**TEXT:**
= = = = =
Table of Contents (click to expand)
Yes, we can generate electricity from rain in several ways: storing rainwater at height to spin hydroelectric turbines, and tapping a raindrop's impact directly with piezoelectric or droplet-based generators. The direct methods stay tiny, though, a piezoelectric harvester pulls only about 12 milliwatts from a single drop, so rain power remains largely experimental rather than a practical grid source.
Have you ever looked at falling rain and wondered about the untapped potential in those small drops of water? Well, if you have, then you have a good mind for science and physics. Researchers around the world are currently investigating the viability of using rainfall as a source of energy and have already made a lot of progress in this increasingly important area.
How Much Energy Do Raindrops Possess?
Water in a cloud possesses potential energy as a virtue of its height. The gravitational potential energy of an object can be measured by multiplying its height (with respect to Earth’s surface) by its weight and the gravitational constant (9.8 m/s2). Let’s look at this in a more straightforward way.
Suppose that your city receives 100cm of rainfall annually (average annual precipitation in the USA is about 77 cm – climate report) and your house has a roof of about 20 squares or 2000 square feet (standard size). Doing some math based on these numbers, you will see that this amounts to roughly 111 kWh of lost potential energy. The number seems small, but when considered over an area of about 1 km2, the amount of energy “falling” would be enough to power around 1000 houses.
= = = = =
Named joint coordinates
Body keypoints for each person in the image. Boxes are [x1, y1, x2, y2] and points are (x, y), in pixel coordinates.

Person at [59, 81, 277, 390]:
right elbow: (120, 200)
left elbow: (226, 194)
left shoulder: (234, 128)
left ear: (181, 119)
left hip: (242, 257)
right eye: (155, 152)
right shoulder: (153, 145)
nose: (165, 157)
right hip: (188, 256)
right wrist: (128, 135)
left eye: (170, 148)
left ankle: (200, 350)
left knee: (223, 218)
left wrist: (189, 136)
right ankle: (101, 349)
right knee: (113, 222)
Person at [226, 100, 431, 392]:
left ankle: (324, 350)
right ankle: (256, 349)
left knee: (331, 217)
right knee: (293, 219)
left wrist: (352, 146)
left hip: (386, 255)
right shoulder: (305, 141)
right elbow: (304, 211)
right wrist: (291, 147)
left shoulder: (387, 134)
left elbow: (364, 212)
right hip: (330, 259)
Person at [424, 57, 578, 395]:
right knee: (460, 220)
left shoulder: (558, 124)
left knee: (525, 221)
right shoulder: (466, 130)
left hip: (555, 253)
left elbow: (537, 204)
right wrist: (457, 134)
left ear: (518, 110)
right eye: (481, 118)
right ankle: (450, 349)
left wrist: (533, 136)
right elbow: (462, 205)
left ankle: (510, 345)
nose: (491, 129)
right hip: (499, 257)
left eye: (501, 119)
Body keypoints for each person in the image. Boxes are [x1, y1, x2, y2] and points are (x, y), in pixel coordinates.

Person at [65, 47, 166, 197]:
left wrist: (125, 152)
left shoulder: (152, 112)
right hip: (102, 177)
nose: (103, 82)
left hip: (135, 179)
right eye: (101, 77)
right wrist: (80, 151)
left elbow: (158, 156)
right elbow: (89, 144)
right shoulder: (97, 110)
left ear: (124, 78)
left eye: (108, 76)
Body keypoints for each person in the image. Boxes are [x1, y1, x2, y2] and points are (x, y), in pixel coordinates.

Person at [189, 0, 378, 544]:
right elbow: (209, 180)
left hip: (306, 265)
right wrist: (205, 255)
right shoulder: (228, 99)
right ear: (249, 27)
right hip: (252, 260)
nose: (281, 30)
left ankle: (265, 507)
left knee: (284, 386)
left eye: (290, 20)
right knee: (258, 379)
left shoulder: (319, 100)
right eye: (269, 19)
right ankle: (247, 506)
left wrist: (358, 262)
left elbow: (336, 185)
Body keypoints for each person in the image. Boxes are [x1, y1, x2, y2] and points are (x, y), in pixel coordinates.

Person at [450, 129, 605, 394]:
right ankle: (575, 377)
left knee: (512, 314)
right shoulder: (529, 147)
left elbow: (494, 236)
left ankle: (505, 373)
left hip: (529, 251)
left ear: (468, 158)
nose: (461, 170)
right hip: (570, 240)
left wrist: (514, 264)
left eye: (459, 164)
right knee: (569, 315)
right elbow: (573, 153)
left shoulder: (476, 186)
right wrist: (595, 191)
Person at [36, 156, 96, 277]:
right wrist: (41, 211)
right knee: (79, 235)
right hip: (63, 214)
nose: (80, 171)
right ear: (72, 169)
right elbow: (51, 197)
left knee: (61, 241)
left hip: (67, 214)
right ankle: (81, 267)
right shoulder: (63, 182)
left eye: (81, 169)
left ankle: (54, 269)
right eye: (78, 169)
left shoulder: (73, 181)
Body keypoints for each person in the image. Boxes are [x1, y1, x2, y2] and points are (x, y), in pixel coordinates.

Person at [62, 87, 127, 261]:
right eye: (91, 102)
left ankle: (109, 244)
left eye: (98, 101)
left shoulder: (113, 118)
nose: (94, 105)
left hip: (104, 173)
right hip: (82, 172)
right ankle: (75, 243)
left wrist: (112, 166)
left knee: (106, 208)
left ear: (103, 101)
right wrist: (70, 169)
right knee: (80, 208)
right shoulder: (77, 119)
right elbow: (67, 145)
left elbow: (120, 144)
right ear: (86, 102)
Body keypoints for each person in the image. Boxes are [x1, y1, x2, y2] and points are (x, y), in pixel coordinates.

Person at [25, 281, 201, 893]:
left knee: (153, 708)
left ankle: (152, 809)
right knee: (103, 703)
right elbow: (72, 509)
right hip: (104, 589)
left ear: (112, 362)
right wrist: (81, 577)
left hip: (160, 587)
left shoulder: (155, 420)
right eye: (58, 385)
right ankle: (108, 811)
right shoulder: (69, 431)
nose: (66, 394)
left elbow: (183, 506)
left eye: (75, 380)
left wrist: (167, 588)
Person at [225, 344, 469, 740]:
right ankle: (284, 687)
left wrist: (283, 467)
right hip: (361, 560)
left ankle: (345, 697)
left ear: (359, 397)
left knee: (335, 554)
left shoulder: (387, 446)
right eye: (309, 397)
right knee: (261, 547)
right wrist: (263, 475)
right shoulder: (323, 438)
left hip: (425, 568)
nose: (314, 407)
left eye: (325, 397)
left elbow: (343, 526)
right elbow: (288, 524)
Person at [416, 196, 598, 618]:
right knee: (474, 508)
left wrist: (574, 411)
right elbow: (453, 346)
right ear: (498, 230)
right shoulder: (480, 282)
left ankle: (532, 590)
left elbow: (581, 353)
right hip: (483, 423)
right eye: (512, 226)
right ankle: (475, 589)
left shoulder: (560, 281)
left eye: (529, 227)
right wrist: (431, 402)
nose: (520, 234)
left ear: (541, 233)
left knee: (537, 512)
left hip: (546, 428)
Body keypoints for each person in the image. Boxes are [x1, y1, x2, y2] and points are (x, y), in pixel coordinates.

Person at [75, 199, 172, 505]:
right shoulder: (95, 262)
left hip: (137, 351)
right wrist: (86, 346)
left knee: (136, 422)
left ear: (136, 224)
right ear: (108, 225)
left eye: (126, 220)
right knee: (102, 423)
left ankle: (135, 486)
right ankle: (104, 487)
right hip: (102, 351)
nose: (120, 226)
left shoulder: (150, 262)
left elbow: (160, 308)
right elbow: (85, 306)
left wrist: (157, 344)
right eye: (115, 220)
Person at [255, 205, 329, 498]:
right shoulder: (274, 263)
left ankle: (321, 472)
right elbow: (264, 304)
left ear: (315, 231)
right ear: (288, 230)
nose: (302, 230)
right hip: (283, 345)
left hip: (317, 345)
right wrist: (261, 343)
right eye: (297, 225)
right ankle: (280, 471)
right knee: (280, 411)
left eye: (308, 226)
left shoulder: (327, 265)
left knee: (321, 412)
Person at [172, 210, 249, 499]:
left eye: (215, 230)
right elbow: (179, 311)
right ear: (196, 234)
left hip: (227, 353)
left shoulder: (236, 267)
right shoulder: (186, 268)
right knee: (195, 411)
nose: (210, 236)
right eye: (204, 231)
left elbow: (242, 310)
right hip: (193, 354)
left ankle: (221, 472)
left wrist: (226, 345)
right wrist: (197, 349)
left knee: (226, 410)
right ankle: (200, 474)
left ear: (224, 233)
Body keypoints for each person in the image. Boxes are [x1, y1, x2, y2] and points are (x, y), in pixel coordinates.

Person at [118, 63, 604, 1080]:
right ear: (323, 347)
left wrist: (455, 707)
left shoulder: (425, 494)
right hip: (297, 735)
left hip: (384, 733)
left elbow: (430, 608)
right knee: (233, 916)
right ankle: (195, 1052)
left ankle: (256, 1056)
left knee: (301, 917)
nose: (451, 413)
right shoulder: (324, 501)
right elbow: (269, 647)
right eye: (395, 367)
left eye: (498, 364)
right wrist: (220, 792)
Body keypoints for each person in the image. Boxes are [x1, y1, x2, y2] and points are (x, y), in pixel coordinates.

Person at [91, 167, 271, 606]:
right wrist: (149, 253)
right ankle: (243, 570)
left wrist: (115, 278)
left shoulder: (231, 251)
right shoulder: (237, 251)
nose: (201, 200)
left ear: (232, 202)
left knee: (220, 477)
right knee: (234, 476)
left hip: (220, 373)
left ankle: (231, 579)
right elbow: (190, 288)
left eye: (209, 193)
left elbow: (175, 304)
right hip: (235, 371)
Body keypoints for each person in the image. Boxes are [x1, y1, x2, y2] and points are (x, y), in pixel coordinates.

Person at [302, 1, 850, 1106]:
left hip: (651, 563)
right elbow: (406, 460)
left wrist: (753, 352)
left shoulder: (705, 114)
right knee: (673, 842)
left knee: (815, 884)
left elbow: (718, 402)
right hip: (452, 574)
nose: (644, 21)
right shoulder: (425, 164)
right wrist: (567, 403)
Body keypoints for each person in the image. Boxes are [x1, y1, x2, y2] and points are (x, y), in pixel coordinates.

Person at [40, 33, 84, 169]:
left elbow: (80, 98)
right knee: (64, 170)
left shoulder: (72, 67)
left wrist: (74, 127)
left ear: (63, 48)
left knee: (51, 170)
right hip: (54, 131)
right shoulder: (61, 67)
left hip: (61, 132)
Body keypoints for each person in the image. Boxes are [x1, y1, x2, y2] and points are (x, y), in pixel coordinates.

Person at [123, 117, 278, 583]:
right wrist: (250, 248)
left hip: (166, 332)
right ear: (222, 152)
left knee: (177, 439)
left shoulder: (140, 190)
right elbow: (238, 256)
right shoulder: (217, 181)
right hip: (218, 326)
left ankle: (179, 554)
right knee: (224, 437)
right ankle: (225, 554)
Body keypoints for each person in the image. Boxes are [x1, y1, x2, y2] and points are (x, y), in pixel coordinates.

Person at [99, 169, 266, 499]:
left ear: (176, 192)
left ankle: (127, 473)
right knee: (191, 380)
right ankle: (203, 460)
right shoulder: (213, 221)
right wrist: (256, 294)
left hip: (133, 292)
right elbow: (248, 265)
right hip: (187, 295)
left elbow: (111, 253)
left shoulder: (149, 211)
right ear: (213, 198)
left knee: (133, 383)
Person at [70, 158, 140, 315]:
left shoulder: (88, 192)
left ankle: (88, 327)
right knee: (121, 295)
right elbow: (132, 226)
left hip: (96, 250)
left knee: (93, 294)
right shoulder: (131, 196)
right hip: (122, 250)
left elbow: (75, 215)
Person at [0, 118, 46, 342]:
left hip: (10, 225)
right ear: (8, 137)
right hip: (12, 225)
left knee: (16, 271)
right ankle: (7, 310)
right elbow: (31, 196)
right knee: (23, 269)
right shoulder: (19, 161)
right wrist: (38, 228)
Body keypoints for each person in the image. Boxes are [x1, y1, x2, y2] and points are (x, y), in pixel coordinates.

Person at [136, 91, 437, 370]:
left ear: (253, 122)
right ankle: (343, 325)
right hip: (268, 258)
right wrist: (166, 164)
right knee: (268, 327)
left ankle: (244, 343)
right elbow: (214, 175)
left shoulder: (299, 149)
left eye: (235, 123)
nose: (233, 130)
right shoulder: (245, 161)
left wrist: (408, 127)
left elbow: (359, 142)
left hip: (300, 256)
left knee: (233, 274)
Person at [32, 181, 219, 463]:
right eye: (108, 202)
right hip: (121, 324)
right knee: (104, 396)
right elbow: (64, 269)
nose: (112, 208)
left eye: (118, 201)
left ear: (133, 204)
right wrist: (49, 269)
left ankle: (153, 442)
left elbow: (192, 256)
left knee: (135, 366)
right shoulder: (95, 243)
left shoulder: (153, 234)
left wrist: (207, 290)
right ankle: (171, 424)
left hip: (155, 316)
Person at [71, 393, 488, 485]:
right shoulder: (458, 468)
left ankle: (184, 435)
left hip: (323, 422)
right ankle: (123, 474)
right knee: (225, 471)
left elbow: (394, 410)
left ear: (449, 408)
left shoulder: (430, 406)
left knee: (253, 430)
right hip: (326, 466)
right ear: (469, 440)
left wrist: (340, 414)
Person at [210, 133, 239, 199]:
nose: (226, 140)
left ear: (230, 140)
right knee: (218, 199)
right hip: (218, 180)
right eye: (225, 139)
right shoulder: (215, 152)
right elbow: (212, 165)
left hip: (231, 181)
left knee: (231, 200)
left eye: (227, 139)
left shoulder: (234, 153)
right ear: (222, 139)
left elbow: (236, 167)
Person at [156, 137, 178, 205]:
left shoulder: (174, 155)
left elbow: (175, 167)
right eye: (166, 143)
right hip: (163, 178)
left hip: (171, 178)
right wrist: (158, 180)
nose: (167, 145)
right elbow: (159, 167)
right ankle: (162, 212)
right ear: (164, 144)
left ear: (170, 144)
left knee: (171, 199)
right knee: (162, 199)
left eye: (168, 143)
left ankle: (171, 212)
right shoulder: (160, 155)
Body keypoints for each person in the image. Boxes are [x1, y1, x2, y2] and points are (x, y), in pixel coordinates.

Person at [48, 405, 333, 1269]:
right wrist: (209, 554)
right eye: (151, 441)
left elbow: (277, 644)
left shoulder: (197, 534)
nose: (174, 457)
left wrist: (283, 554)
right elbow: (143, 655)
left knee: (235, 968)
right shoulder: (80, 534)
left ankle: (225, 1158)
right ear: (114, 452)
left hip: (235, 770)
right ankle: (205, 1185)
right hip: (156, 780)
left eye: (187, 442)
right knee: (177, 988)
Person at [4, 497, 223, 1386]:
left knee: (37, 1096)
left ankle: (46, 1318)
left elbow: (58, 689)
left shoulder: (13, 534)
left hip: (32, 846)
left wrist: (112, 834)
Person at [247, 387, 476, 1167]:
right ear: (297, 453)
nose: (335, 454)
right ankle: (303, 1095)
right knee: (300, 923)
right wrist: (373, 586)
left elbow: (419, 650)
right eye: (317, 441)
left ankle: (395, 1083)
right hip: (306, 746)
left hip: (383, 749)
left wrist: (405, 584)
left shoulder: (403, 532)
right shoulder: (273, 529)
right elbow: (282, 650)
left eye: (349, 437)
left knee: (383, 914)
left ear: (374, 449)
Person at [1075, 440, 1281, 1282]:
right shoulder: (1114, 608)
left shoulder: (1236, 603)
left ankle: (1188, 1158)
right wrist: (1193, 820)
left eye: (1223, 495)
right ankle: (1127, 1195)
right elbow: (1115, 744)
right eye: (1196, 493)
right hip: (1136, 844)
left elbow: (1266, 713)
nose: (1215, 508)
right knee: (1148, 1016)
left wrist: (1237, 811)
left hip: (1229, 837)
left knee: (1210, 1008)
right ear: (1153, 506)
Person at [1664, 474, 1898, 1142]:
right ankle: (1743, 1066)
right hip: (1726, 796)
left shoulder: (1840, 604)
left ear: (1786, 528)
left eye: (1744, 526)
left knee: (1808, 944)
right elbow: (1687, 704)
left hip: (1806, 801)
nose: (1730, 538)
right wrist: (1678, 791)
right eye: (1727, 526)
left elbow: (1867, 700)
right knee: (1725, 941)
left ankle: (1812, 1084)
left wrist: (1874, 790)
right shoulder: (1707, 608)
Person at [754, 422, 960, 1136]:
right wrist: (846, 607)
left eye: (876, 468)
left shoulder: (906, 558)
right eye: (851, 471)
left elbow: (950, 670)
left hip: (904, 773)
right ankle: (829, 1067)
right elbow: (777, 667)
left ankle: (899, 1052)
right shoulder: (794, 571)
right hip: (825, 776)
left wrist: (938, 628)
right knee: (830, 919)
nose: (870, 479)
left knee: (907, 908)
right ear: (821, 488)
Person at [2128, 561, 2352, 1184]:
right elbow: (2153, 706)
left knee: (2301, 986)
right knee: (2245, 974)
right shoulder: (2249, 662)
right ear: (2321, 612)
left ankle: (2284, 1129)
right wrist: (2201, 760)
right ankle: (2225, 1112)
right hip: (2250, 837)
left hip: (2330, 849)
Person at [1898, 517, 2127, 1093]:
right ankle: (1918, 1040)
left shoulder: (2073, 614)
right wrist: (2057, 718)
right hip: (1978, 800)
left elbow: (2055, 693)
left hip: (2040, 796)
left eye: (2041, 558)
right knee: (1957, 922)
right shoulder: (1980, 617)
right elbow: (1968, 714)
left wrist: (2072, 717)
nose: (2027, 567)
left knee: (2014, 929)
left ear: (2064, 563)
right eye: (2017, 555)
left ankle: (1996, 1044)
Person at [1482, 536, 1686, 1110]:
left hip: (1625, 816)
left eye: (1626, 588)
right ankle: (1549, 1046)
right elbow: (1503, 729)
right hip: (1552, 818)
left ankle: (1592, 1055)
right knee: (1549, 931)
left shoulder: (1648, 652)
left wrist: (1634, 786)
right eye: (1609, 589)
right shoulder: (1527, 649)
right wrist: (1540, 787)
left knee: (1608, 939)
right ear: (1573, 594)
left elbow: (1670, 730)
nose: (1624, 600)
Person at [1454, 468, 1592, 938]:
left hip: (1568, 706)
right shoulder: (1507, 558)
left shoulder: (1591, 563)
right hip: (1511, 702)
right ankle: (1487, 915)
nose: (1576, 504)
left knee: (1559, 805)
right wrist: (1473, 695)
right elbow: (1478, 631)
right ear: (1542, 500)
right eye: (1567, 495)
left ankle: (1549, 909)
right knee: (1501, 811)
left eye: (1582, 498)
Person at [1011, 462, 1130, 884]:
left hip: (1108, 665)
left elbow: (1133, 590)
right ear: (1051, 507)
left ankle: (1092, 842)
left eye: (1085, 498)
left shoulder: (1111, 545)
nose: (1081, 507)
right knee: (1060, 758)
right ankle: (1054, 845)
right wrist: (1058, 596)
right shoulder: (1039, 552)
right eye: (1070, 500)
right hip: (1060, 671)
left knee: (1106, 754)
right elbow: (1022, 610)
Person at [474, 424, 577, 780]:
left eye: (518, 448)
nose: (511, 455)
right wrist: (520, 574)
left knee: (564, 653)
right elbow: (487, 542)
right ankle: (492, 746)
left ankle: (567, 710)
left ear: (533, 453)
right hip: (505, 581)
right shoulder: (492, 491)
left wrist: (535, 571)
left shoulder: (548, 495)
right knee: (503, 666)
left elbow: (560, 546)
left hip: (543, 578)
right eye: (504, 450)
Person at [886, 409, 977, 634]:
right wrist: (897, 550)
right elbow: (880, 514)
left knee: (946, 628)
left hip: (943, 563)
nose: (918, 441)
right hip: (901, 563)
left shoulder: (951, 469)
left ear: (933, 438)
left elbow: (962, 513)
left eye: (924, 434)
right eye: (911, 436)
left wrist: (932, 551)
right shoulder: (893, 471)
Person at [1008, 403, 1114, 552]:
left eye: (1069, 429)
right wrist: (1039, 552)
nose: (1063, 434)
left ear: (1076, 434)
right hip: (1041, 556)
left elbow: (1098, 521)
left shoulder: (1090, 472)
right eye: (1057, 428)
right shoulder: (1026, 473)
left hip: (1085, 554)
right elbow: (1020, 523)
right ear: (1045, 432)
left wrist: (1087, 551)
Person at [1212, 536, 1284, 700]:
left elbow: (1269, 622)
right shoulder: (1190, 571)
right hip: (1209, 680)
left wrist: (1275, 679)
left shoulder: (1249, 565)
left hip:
= = = = =
**WHAT IS EXPECTED:** How would you say this sentence from the rain energy text in Spanish: "Researchers around the world are currently investigating the viability of using rainfall as a source of energy and have already made a lot of progress in this increasingly important area."?

**RESULT OF THE EXERCISE:** Investigadores de todo el mundo están estudiando actualmente la viabilidad de utilizar la lluvia como fuente de energía y ya han logrado grandes avances en este ámbito cada vez más importante.